• AIM OF THE TASK
Return each line of the listing below that contains the word "label", treating uppercase and lowercase as different.

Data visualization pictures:
----
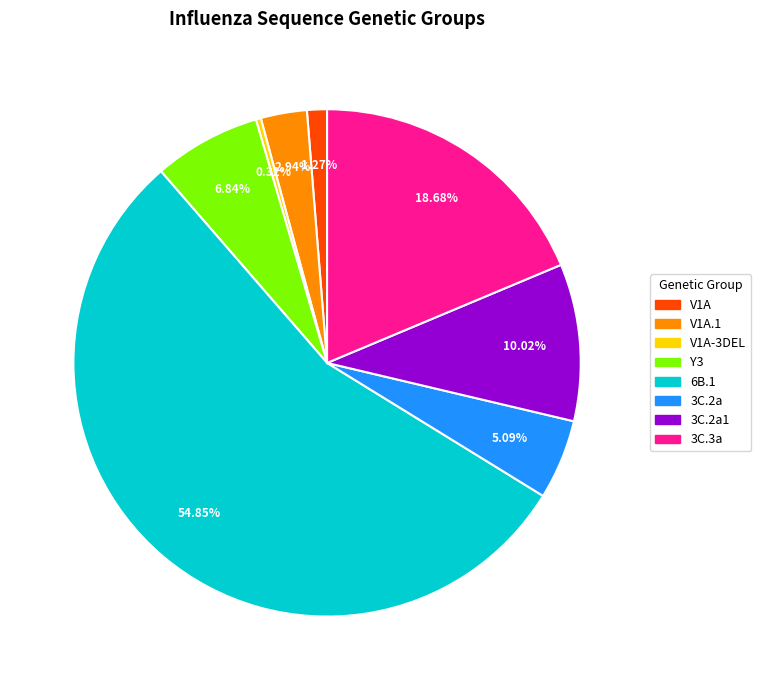

Does any single category account for the majority?

Yes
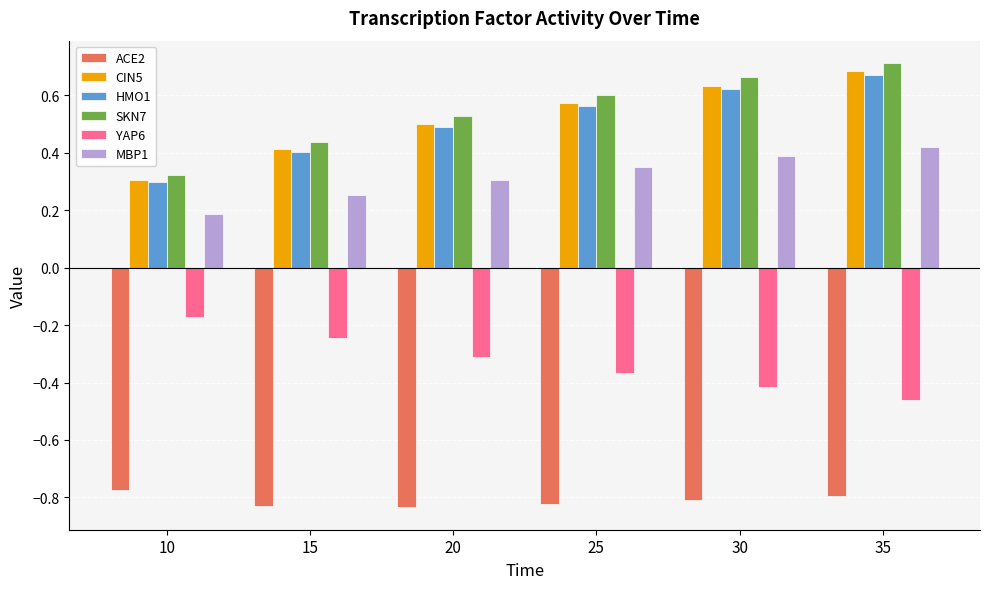

At which label does ACE2 reach its peak?

10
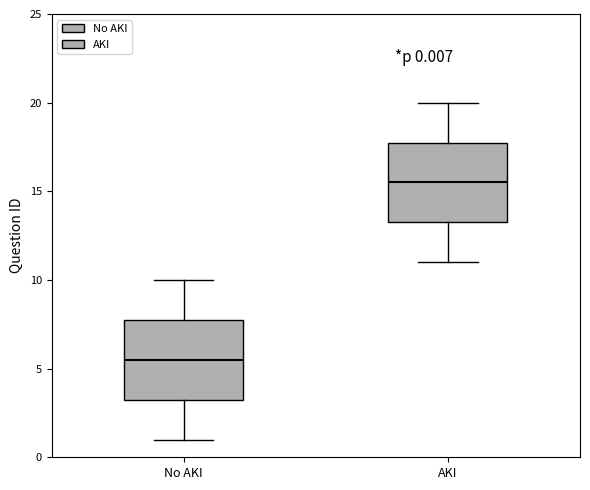

Which box has the highest median line?

AKI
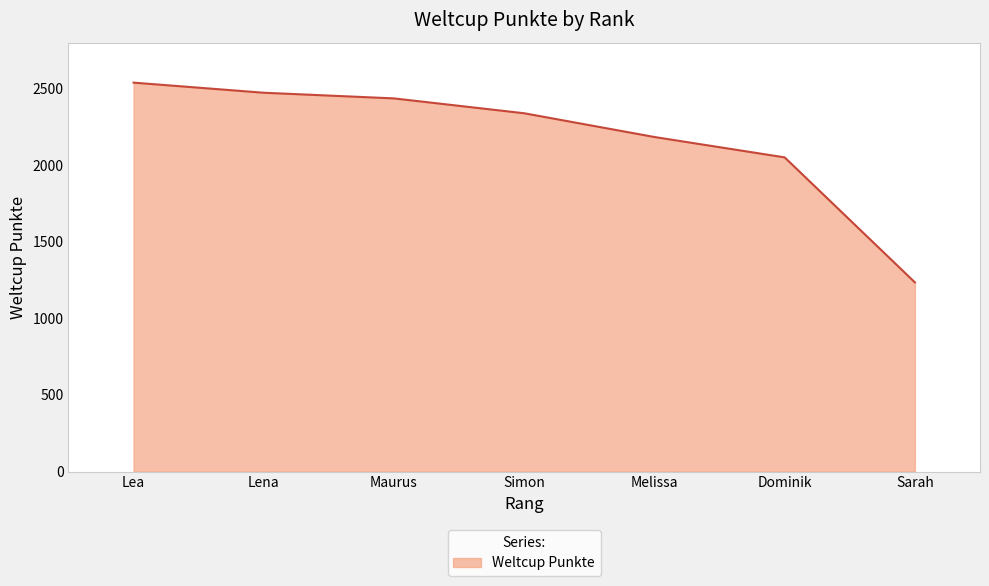

How many values are below 2339?

3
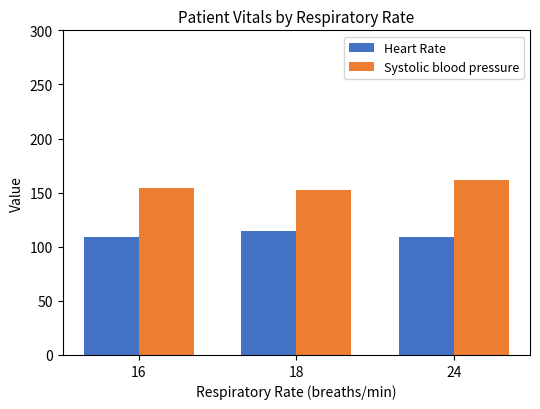

At which label is Systolic blood pressure closest to 157?

16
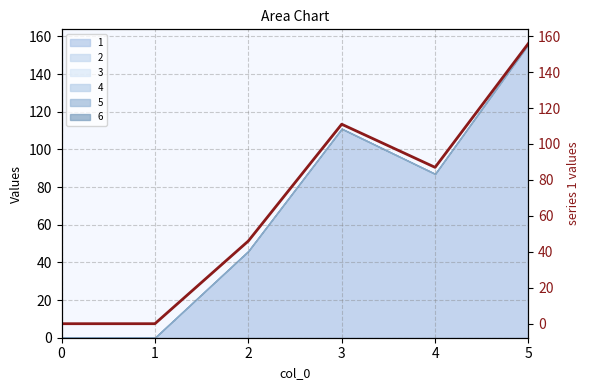

What is the greatest value displayed?

156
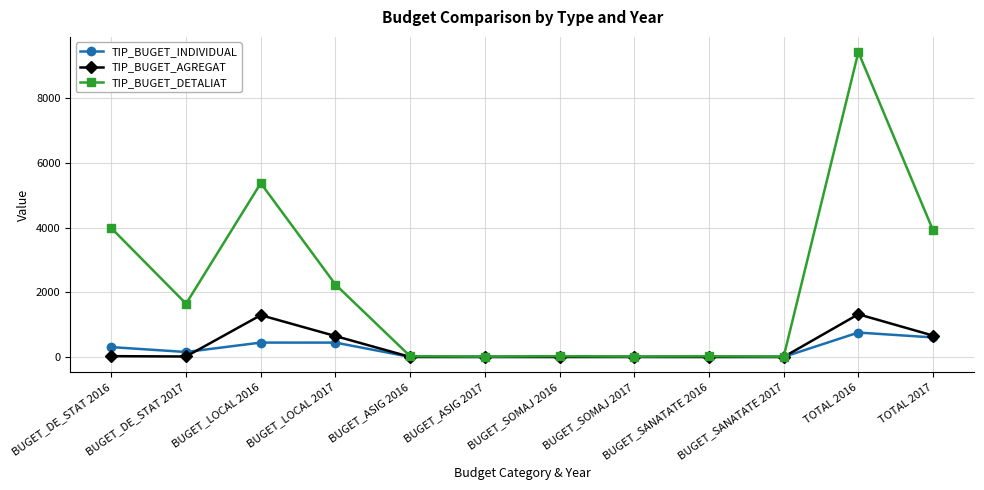

At BUGET_LOCAL 2016, list the series in order from smallest to largest.

TIP_BUGET_INDIVIDUAL, TIP_BUGET_AGREGAT, TIP_BUGET_DETALIAT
----
• RESPONSE TO THIS EXERCISE
At which label does ACE2 reach its peak?
At which label is Systolic blood pressure closest to 157?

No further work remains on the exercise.